Terang lampu jalanan menandai pergantian hari di mana hingar-bingar jalan raya bertambah celaka dengan kemacetan, menandai sebuah pertarungan yang lain lagi, pertarungan yang niscaya akan selalu ada di tiap jam yang sama, berulang tanpa henti dari hari ke hari.
Meski malam menyiratkan waktu yang lain, di sudut-sudut kota di mana ‘mentari sengaja ditunda’ dan ‘sang juragan’ siap menjajakan komoditas andalannya, orang-orang tua hanya bisa menunggu waktu sebelum menutup usia.

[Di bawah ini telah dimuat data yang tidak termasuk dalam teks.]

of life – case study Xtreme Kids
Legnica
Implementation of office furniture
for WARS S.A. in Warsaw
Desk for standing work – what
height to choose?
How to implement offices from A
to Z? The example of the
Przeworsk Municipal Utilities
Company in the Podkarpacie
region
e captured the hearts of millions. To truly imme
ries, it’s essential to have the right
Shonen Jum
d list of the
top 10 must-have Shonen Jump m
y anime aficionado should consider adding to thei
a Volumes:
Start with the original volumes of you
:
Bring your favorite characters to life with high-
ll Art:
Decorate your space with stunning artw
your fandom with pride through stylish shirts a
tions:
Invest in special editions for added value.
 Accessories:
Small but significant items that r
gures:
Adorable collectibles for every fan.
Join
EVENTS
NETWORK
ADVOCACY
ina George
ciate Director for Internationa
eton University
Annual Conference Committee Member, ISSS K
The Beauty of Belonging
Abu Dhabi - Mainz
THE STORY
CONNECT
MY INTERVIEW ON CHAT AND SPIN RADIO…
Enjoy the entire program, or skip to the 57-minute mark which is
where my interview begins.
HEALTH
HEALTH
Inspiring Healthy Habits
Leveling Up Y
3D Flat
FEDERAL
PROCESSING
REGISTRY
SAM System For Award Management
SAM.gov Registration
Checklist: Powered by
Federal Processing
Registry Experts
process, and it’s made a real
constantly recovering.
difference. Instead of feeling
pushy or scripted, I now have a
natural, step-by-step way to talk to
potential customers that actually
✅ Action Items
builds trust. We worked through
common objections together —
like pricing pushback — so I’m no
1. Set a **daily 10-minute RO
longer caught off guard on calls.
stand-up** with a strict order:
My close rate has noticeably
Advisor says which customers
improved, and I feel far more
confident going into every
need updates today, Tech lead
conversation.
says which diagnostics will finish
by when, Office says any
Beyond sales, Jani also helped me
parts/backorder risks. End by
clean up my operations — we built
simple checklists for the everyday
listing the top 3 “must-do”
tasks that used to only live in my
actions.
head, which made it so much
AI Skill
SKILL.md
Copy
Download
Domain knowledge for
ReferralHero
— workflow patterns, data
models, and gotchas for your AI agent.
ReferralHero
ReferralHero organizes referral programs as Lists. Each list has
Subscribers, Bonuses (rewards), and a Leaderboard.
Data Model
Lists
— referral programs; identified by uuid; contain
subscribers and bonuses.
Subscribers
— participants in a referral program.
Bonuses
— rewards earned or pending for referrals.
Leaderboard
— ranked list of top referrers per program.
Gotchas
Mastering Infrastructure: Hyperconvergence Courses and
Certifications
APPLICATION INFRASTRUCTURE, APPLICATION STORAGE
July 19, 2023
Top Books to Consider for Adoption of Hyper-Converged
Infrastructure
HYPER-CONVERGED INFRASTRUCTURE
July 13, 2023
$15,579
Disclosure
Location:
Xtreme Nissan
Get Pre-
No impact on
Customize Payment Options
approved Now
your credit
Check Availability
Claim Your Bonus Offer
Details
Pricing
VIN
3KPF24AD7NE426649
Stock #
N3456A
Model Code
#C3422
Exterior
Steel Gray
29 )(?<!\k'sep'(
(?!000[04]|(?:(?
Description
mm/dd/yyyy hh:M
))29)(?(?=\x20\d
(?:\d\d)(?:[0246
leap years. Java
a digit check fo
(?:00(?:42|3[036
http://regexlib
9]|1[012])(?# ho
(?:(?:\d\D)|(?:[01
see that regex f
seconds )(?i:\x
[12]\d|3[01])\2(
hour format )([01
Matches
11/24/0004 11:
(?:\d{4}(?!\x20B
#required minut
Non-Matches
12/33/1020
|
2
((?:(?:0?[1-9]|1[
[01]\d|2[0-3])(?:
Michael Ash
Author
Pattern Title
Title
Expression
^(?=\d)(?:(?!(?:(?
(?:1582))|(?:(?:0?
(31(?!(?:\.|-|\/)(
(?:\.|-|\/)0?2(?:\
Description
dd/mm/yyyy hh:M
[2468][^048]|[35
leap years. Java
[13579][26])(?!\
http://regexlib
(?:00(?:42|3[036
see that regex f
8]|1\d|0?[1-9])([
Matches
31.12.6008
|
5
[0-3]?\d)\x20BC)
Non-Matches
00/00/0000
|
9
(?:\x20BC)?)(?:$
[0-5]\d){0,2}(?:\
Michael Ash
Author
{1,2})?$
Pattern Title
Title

Hanya menanti waktu dan merasa ditinggalkan oleh kehidupan.
Lantunan harmoni yang ditampilkan Silampukau mungkin memang merefleksikan perjalanan bermusik dari personelnya. Ruang kota yang memberikan inspirasi ini tidak melahirkan lagu semata, tapi juga lakon kehidupan kota yang lucu lagi menggelitik. Silampukau menyerap cerita-cerita ini seperti pendahulunya, Gombloh, menjadi ramuan padu yang apik dalam materi albumnya.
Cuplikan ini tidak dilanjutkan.